AMD and Intel Consumer CPU Prices Jump 10% in a Month as Agentic AI Starves the Supply Chain Through 2027 1

AI Boom Fuels Rapid 10% Spike in AMD and Intel CPU Prices, With Further Increases Expected Into 2027

Shoppers and data centers may want to brace for a long stretch of higher CPU prices. New supply-chain reporting suggests that both consumer and server processors are heading into a period of severe shortages, with price hikes expected to continue through at least the third quarter of 2026—and potentially beyond.

The big story behind the CPU squeeze is the rapid expansion of AI infrastructure, especially the rise of so-called agentic AI workloads. For years, GPUs grabbed most of the attention in AI because they handle the heavy compute. But agentic AI systems often rely on constant data lookups, vector searches, and database-style queries to plan, retrieve, and decide what to do next. Those tasks lean heavily on CPUs, which is shifting more demand back toward processors in a way many buyers weren’t planning for. And since memory is still a core piece of the AI stack, anyone waiting for DRAM pricing to cool down may need patience as well.

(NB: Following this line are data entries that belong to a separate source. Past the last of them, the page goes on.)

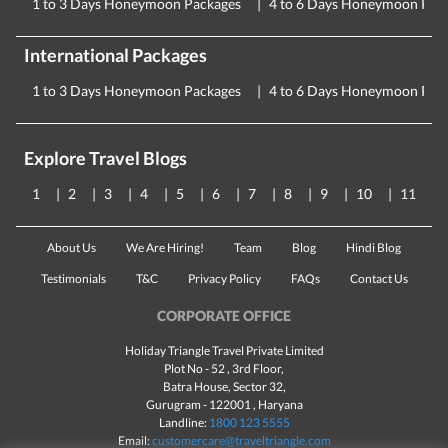
1 to 3 Days Honeymoon Packages
4 to 6 Days Honeymoon Pac
International Packages
1 to 3 Days Honeymoon Packages
4 to 6 Days Honeymoon Pac
Explore Travel Blogs
1
2
3
4
5
6
7
8
9
10
11
About Us
We Are Hiring!
Team
Blog
Hindi Blog
Testimonials
T&C
Privacy Policy
FAQs
Contact Us
CORPORATE OFFICE
Holiday Triangle Travel Private Limited
Plot No - 52 , 3rd Floor,
Batra House, Sector 32,
Gurugram -
122001
, Haryana
Landline:
1800 123 5555
Email:
customercare@traveltriangle.com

Pricing pressure has already started to show up. Since March, consumer CPU prices have reportedly risen around 5% to 10%, while server CPU pricing has jumped more sharply—roughly 10% to 20%. Industry sources indicate this may have only been the first wave, with additional rounds of increases likely as 2026 progresses.

A second factor is manufacturing constraints tied to advanced process technologies. The newest CPUs are increasingly built on cutting-edge nodes, and capacity for those processes is tight due to intense demand and limited supply. As chipmakers face higher costs and constrained production, those increases tend to travel down the chain and appear in end CPU pricing, both for desktop and laptop upgrades and for large server deployments.

Looking ahead, another increase is expected to push CPU prices up an additional 8% to 10% by the second half of 2026. AMD is specifically rumored to be planning two price increases this year—one in Q2 and another in Q3—adding up to a cumulative rise around 16% to 17%. The report ties part of that pressure to AMD’s transition into newer manufacturing eras while maintaining a broad lineup on current-generation production.

Interestingly, this environment could create an opening for Intel. With more customers scrambling for capacity and trying to diversify suppliers to keep AI-related buildouts on track, Intel’s manufacturing ambitions may benefit if it can secure major clients and absorb some of the overflow demand. If that happens, it could slightly rebalance sourcing for certain buyers—but it’s unlikely to immediately undo the broader shortage-and-pricing trend.

For PC builders, gamers, workstation users, and IT teams planning server refresh cycles, the takeaway is simple: CPUs may not be a “wait until it gets cheaper” category for a while. If shortages intensify and more price rounds arrive as expected, the market could remain tight well into 2026 and possibly into 2027.